● SUPPLIED MATERIAL
- - - - -
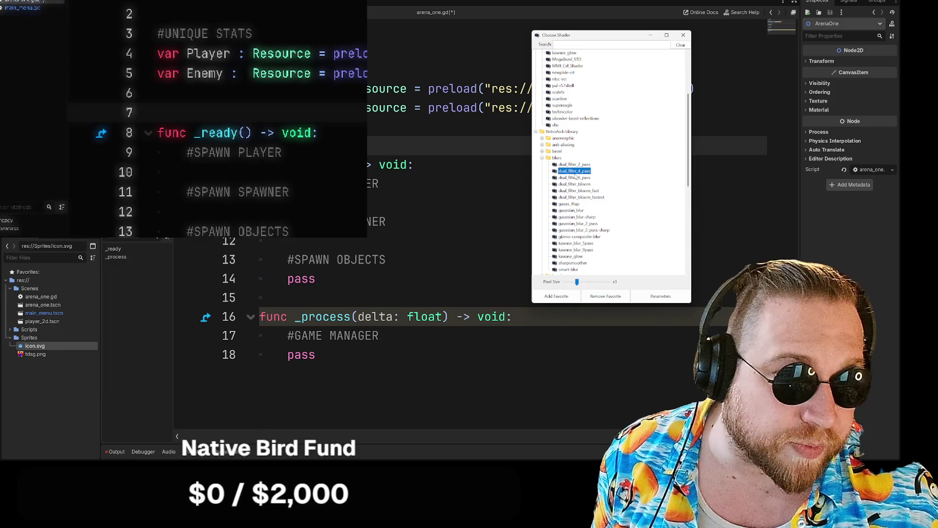
- Preview the blur shaders, including dual_filter_bloom_fast and gauss_4tap
left_click(575, 177)
left_click(575, 184)
left_click(575, 190)
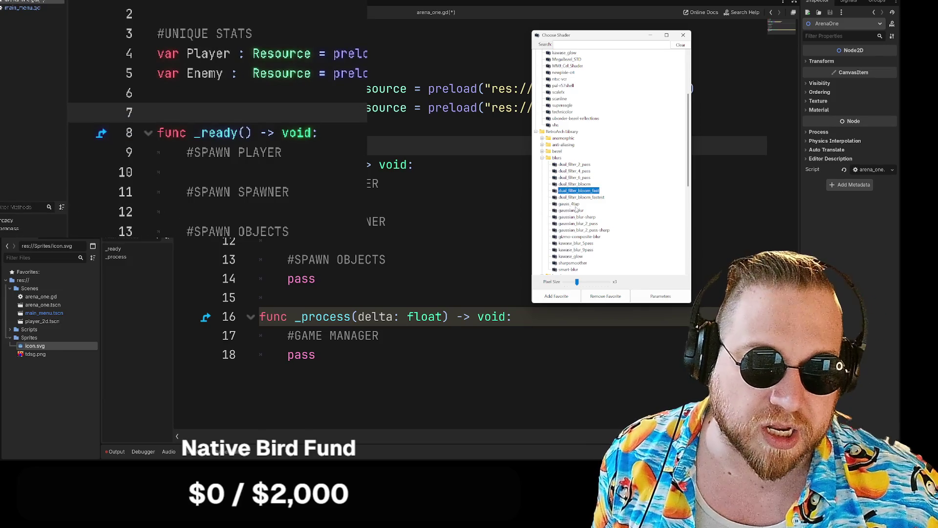
left_click(578, 204)
- Preview the gpu shaders 3dfx_4x1 and powervr2, then the deblur-luma shader
scroll(582, 215, "down", 4)
scroll(548, 223, "down", 3)
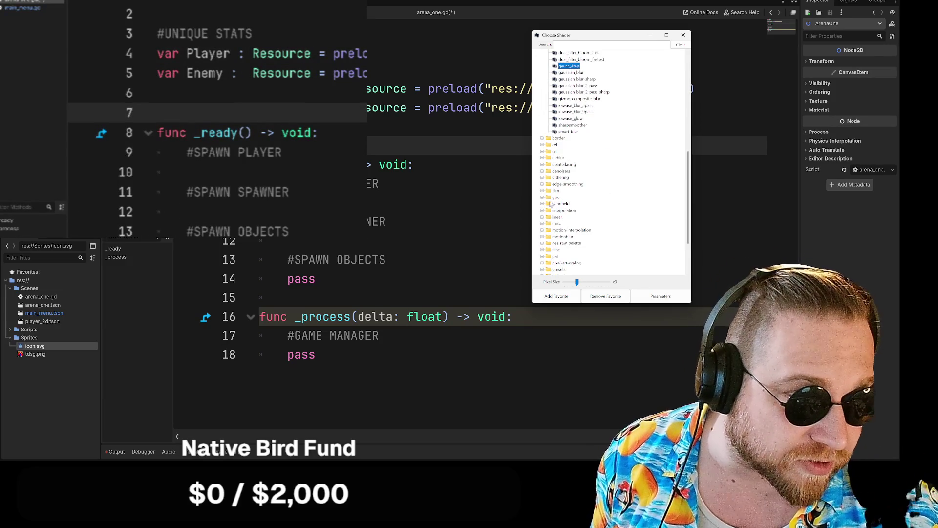
left_click(542, 197)
left_click(562, 204)
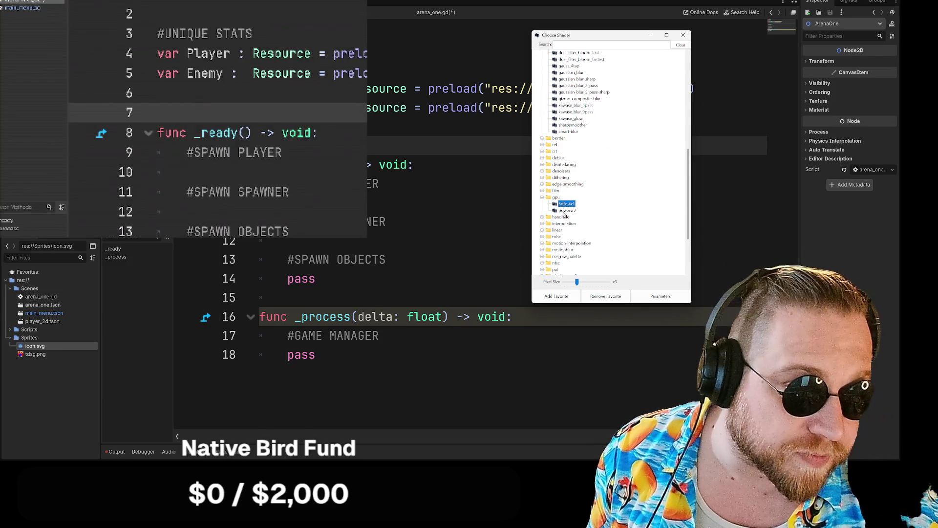
left_click(560, 210)
left_click(543, 158)
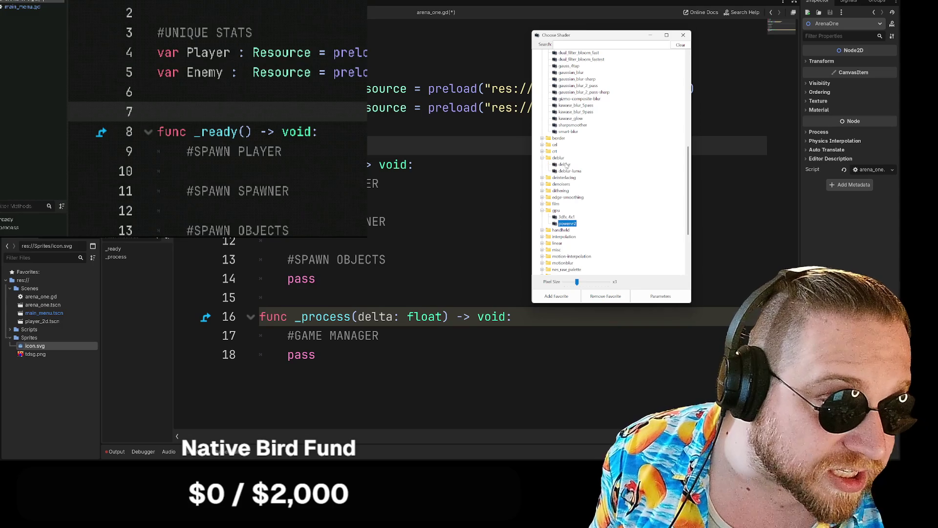
left_click(567, 170)
- Preview crt-royale-smooth, kurozumi and downsample shaders, then close the ShaderGlass overlay
scroll(564, 192, "down", 4)
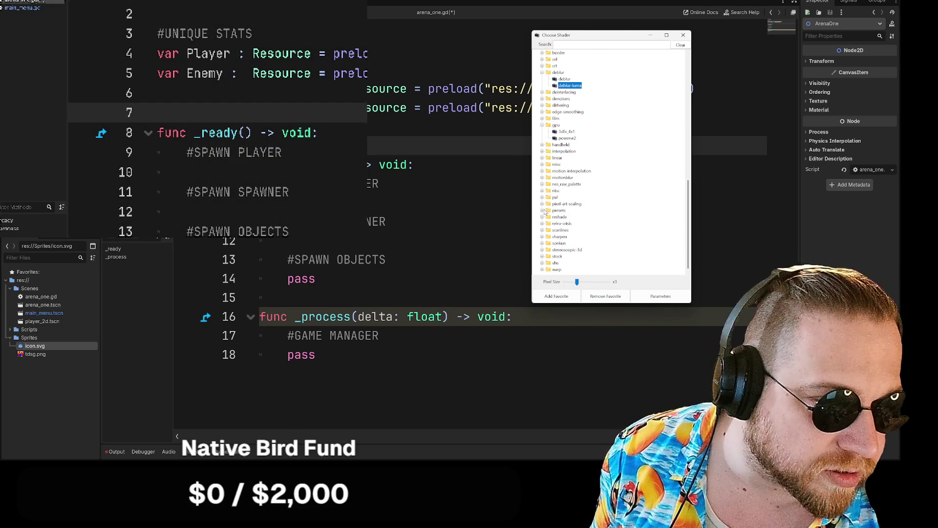
scroll(575, 213, "down", 5)
left_click(582, 216)
left_click(583, 210)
- - - - -
● TRY IT
The line that contains "left_click(578, 204)" opens the part to copy, and the last line of the records closes it; set down those lines exactly, pictures excluded.

● SOLUTION TO THIS EXERCISE
left_click(578, 204)
- Preview the gpu shaders 3dfx_4x1 and powervr2, then the deblur-luma shader
scroll(582, 215, "down", 4)
scroll(548, 223, "down", 3)
left_click(542, 197)
left_click(562, 204)
left_click(560, 210)
left_click(543, 158)
left_click(567, 170)
- Preview crt-royale-smooth, kurozumi and downsample shaders, then close the ShaderGlass overlay
scroll(564, 192, "down", 4)
scroll(575, 213, "down", 5)
left_click(582, 216)
left_click(583, 210)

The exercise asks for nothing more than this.